Point Cloud in the Air
Yulin Shao, Chenghong Bian, Li Yang, Qianqian Yang, Zhaoyang Zhang, Deniz Gunduz
TL;DR
Wireless transmission of large, irregular point clouds faces bandwidth limits, unstructured data, and stringent latency requirements. The paper surveys digital, analog, and hybrid schemes (including PCC standards such as V-PCC and G-PCC) and DL-based approaches, then proposes four frameworks: semantic communication with DeepJSCC, NeRF-inspired representational compression, uplink PC aggregation, and delay-aware distributed broadcasting. It analyzes limitations of current PCC methods and highlights avenues like hybrid digital-analog coding and hypergraph-based strategies to overcome cliff/levelling effects and latency. The work provides a roadmap for integrating 3D spatial data into real-time edge-enabled systems across robotics, autonomous driving, AR/VR, and digital twin applications.
Abstract
Acquisition and processing of point clouds (PCs) is a crucial enabler for many emerging applications reliant on 3D spatial data, such as robot navigation, autonomous vehicles, and augmented reality.

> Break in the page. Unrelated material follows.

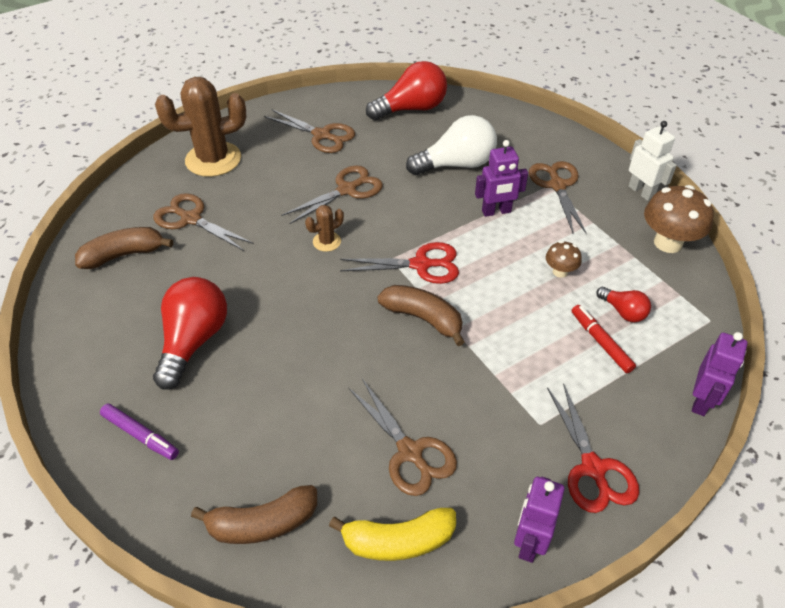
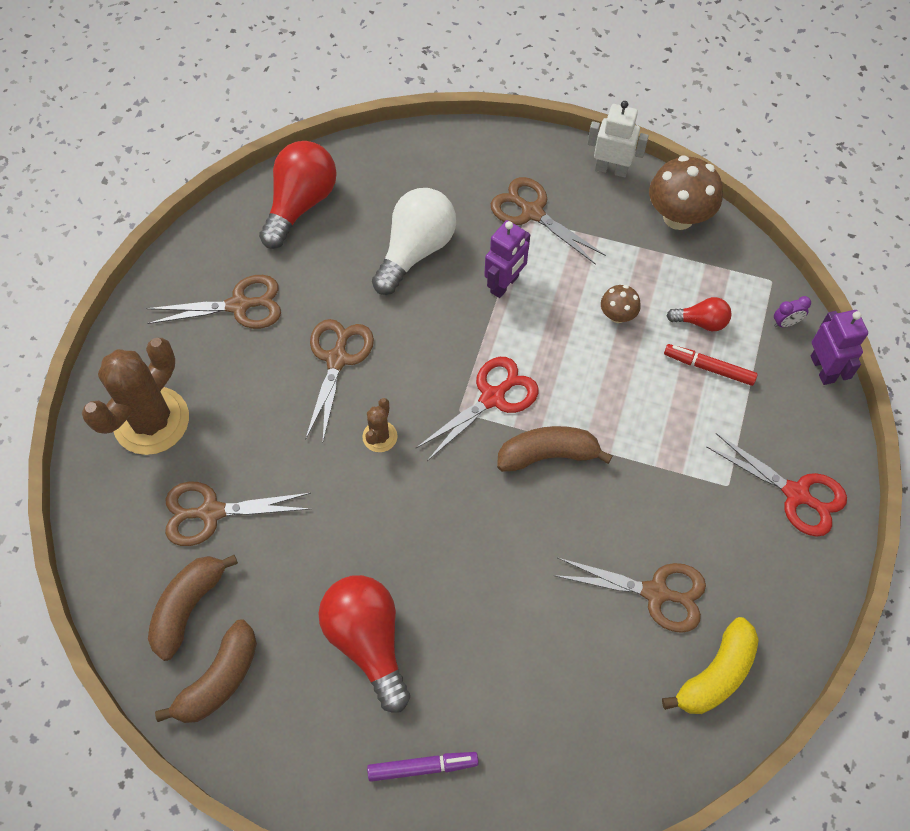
camera: 40 degrees left, 15 degrees up
(262, 523) = (604, 750): brown banana -> brown banana (219, 679)
(529, 542) = (804, 594): purple robot -> none
(696, 353) = (785, 323): none -> purple clock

In most scenarios, PCs acquired by remote sensors must be transmitted to an edge server for fusion, segmentation, or inference. Wireless transmission of PCs not only puts on increased burden on the already congested wireless spectrum, but also confronts a unique set of challenges arising from the irregular and unstructured nature of PCs. In this paper, we meticulously delineate these challenges and offer a comprehensive examination of existing solutions while candidly acknowledging their inherent limitations. In response to these intricacies, we proffer four pragmatic solution frameworks, spanning advanced techniques, hybrid schemes, and distributed data aggregation approaches. In doing so, our goal is to chart a path toward efficient, reliable, and low-latency wireless PC transmission.